> **INSTRUCTIONS FOR THE TASK**
Find the line containing "middle pip: (166, 174)" in the entries below. Restate it and each line after it, word for word, up to and including the line containing "middle dip: (175, 197)".

= Beginning of Section =

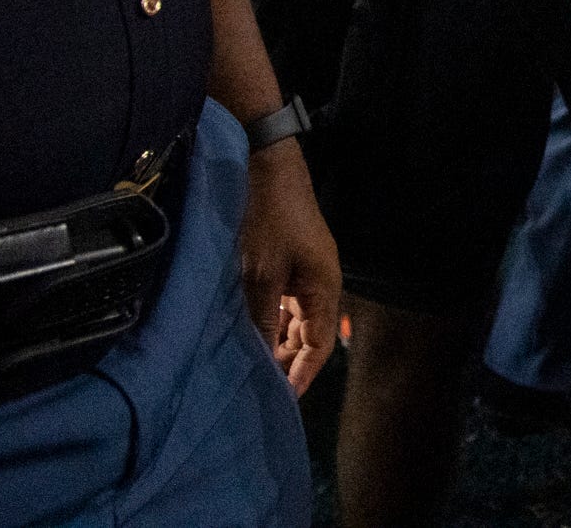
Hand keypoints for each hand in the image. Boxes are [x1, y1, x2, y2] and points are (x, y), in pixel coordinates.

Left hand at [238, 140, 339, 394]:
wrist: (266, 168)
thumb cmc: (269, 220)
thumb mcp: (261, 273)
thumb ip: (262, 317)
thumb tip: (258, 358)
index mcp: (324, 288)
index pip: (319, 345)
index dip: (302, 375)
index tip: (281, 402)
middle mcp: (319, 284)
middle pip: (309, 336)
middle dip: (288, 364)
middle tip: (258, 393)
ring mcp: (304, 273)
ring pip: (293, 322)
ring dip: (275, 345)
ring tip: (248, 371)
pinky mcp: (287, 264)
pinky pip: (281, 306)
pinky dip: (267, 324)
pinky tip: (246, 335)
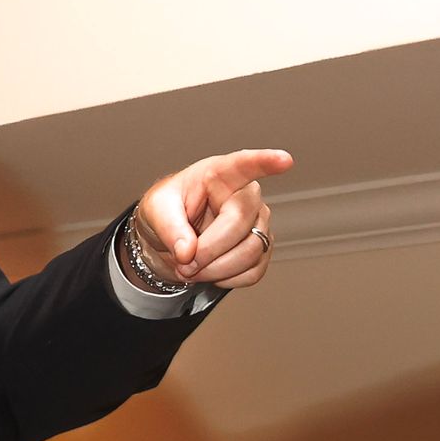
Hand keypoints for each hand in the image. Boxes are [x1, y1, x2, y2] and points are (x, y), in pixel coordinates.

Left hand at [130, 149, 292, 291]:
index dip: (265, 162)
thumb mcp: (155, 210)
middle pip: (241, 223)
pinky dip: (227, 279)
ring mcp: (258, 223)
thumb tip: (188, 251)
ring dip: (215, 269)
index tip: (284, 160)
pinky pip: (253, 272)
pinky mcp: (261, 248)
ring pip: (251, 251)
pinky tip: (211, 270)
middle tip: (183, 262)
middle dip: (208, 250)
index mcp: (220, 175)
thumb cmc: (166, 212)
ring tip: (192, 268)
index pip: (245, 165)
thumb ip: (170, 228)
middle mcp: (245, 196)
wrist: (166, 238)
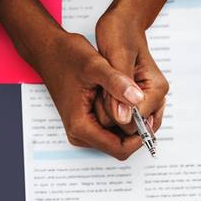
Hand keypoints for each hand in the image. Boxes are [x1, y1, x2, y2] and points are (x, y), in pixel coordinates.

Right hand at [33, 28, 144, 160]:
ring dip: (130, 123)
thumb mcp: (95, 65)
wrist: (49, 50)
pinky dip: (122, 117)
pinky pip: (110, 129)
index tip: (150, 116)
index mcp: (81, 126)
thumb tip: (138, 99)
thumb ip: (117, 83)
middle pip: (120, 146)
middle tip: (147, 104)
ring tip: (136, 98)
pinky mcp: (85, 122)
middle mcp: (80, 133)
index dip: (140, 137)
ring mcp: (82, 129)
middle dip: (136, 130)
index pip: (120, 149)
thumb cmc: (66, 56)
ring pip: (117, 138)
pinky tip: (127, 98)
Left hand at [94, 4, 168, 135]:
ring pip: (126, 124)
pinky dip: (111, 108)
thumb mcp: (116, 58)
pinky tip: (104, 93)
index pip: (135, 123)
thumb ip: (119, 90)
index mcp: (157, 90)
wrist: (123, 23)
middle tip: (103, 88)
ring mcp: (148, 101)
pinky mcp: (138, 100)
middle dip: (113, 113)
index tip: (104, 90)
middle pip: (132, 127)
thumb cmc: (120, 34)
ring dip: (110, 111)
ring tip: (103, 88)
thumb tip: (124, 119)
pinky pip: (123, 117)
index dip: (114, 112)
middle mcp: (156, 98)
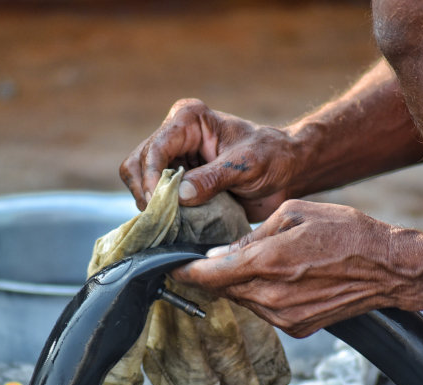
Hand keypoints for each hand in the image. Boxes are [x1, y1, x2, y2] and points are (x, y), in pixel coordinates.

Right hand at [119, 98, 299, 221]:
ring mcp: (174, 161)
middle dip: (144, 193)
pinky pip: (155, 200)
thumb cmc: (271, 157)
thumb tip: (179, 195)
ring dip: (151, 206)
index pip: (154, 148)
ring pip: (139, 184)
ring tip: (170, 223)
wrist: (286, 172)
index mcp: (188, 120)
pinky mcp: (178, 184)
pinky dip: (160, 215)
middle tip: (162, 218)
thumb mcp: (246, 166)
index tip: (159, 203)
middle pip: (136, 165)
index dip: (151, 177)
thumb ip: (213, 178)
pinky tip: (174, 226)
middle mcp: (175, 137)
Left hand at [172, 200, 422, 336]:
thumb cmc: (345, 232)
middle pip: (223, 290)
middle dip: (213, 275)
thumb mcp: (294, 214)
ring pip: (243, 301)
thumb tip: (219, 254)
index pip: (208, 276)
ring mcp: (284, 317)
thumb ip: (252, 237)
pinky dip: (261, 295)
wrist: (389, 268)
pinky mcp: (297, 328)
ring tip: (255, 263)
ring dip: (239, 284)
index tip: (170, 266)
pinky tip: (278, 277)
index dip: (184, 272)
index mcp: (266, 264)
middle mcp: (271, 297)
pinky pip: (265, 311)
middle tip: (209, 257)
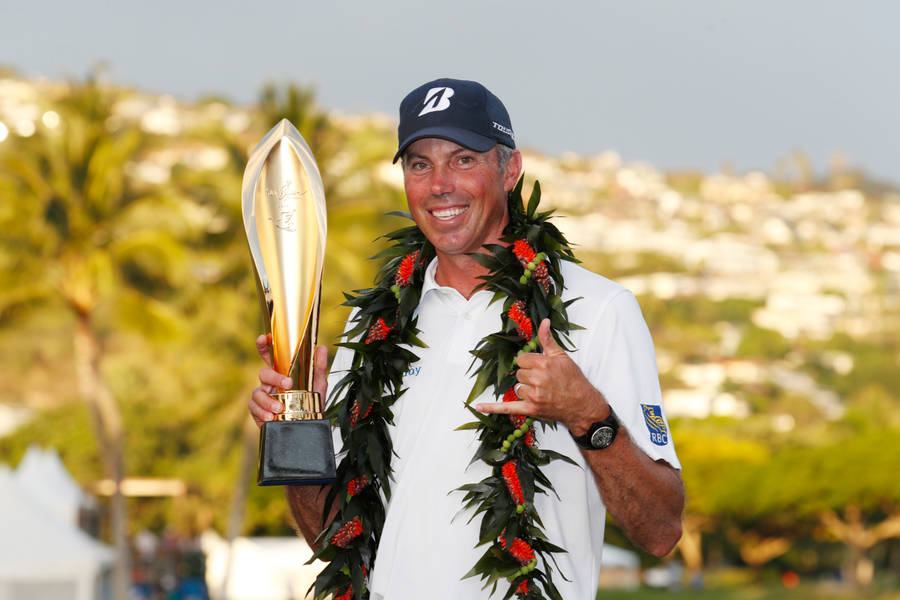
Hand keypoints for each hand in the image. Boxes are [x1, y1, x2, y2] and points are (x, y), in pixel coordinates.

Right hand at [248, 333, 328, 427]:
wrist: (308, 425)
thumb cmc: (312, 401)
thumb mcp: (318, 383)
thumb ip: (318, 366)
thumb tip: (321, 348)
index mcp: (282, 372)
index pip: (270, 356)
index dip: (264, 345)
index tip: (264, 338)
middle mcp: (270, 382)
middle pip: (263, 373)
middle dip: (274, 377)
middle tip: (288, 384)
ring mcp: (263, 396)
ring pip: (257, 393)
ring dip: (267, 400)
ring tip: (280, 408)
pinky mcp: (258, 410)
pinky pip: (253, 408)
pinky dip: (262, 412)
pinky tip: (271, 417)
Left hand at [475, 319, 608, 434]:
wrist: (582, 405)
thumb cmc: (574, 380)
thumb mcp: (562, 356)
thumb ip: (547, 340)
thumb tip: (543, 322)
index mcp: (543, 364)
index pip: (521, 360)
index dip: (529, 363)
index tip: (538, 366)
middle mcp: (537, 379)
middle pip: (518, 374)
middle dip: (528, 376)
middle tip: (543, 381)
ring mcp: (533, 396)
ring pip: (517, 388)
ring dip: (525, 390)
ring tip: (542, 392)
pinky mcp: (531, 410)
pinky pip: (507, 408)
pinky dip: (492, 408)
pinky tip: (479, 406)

= End of Section =
= Beginning of Section =

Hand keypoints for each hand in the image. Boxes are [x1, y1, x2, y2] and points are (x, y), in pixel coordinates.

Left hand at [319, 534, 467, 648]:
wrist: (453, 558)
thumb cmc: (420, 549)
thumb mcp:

= End of Section =
= Beginning of Section =

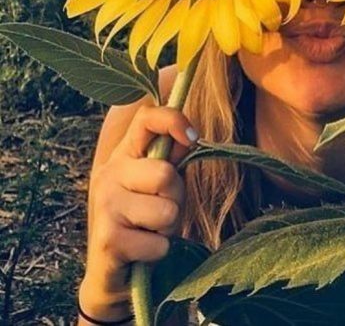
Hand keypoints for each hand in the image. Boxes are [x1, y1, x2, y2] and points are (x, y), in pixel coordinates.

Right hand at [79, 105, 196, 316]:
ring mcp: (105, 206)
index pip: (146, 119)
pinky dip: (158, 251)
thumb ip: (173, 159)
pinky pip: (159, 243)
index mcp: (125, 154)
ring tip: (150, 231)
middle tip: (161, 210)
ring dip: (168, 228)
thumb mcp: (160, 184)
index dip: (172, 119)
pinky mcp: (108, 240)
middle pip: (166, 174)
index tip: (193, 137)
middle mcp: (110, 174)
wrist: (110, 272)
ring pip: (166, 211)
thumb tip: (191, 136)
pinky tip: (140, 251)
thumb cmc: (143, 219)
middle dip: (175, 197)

= End of Section =

> **FINISHED TASK**
middle pip: (166, 174)
index tip: (193, 137)
middle mcp: (110, 174)
wrist: (110, 272)
ring pip: (166, 211)
thumb tip: (191, 136)
pinky tip: (140, 251)
thumb cmc: (143, 219)
middle dip: (175, 197)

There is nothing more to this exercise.